§ DATA SHOWN:
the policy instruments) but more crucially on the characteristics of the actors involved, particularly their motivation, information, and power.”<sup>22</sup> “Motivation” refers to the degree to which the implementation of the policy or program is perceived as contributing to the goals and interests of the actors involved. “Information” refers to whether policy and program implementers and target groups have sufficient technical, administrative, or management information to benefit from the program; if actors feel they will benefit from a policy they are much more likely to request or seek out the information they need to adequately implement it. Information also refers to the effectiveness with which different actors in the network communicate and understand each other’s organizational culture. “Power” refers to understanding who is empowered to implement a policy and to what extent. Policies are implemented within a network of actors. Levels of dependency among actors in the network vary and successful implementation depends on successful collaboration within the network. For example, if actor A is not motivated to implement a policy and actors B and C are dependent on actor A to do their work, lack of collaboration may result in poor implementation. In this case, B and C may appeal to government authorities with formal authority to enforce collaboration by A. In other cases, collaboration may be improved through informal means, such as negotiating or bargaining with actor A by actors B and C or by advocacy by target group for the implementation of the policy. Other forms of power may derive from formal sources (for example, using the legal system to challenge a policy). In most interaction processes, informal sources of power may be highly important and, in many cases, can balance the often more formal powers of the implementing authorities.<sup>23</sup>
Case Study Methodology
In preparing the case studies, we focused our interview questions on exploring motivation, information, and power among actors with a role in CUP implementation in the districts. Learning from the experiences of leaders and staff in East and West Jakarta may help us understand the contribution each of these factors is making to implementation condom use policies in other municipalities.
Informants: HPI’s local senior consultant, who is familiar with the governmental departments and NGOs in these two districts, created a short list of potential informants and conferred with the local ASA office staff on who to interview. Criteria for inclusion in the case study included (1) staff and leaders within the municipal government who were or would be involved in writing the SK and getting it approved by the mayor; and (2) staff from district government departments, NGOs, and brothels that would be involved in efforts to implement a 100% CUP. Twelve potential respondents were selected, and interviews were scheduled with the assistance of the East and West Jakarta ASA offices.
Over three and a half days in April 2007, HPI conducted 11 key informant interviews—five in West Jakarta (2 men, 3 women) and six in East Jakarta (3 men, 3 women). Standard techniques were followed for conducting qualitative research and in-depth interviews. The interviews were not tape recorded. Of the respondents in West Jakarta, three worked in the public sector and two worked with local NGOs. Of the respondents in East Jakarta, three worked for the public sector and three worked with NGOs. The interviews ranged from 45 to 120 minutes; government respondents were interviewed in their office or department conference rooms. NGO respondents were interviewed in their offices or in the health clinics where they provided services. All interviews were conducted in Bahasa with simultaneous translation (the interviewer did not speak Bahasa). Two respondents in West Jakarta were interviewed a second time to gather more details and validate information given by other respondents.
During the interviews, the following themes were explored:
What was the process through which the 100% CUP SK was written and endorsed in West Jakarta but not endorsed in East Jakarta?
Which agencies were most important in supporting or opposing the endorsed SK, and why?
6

§ AIM OF THE TASK:
Print the material once more, exactly.

§ RESULT OF THIS TASK:
the policy instruments) but more crucially on the characteristics of the actors involved, particularly their motivation, information, and power.”<sup>22</sup> “Motivation” refers to the degree to which the implementation of the policy or program is perceived as contributing to the goals and interests of the actors involved. “Information” refers to whether policy and program implementers and target groups have sufficient technical, administrative, or management information to benefit from the program; if actors feel they will benefit from a policy they are much more likely to request or seek out the information they need to adequately implement it. Information also refers to the effectiveness with which different actors in the network communicate and understand each other’s organizational culture. “Power” refers to understanding who is empowered to implement a policy and to what extent. Policies are implemented within a network of actors. Levels of dependency among actors in the network vary and successful implementation depends on successful collaboration within the network. For example, if actor A is not motivated to implement a policy and actors B and C are dependent on actor A to do their work, lack of collaboration may result in poor implementation. In this case, B and C may appeal to government authorities with formal authority to enforce collaboration by A. In other cases, collaboration may be improved through informal means, such as negotiating or bargaining with actor A by actors B and C or by advocacy by target group for the implementation of the policy. Other forms of power may derive from formal sources (for example, using the legal system to challenge a policy). In most interaction processes, informal sources of power may be highly important and, in many cases, can balance the often more formal powers of the implementing authorities.<sup>23</sup>
Case Study Methodology
In preparing the case studies, we focused our interview questions on exploring motivation, information, and power among actors with a role in CUP implementation in the districts. Learning from the experiences of leaders and staff in East and West Jakarta may help us understand the contribution each of these factors is making to implementation condom use policies in other municipalities.
Informants: HPI’s local senior consultant, who is familiar with the governmental departments and NGOs in these two districts, created a short list of potential informants and conferred with the local ASA office staff on who to interview. Criteria for inclusion in the case study included (1) staff and leaders within the municipal government who were or would be involved in writing the SK and getting it approved by the mayor; and (2) staff from district government departments, NGOs, and brothels that would be involved in efforts to implement a 100% CUP. Twelve potential respondents were selected, and interviews were scheduled with the assistance of the East and West Jakarta ASA offices.
Over three and a half days in April 2007, HPI conducted 11 key informant interviews—five in West Jakarta (2 men, 3 women) and six in East Jakarta (3 men, 3 women). Standard techniques were followed for conducting qualitative research and in-depth interviews. The interviews were not tape recorded. Of the respondents in West Jakarta, three worked in the public sector and two worked with local NGOs. Of the respondents in East Jakarta, three worked for the public sector and three worked with NGOs. The interviews ranged from 45 to 120 minutes; government respondents were interviewed in their office or department conference rooms. NGO respondents were interviewed in their offices or in the health clinics where they provided services. All interviews were conducted in Bahasa with simultaneous translation (the interviewer did not speak Bahasa). Two respondents in West Jakarta were interviewed a second time to gather more details and validate information given by other respondents.
During the interviews, the following themes were explored:
What was the process through which the 100% CUP SK was written and endorsed in West Jakarta but not endorsed in East Jakarta?
Which agencies were most important in supporting or opposing the endorsed SK, and why?
6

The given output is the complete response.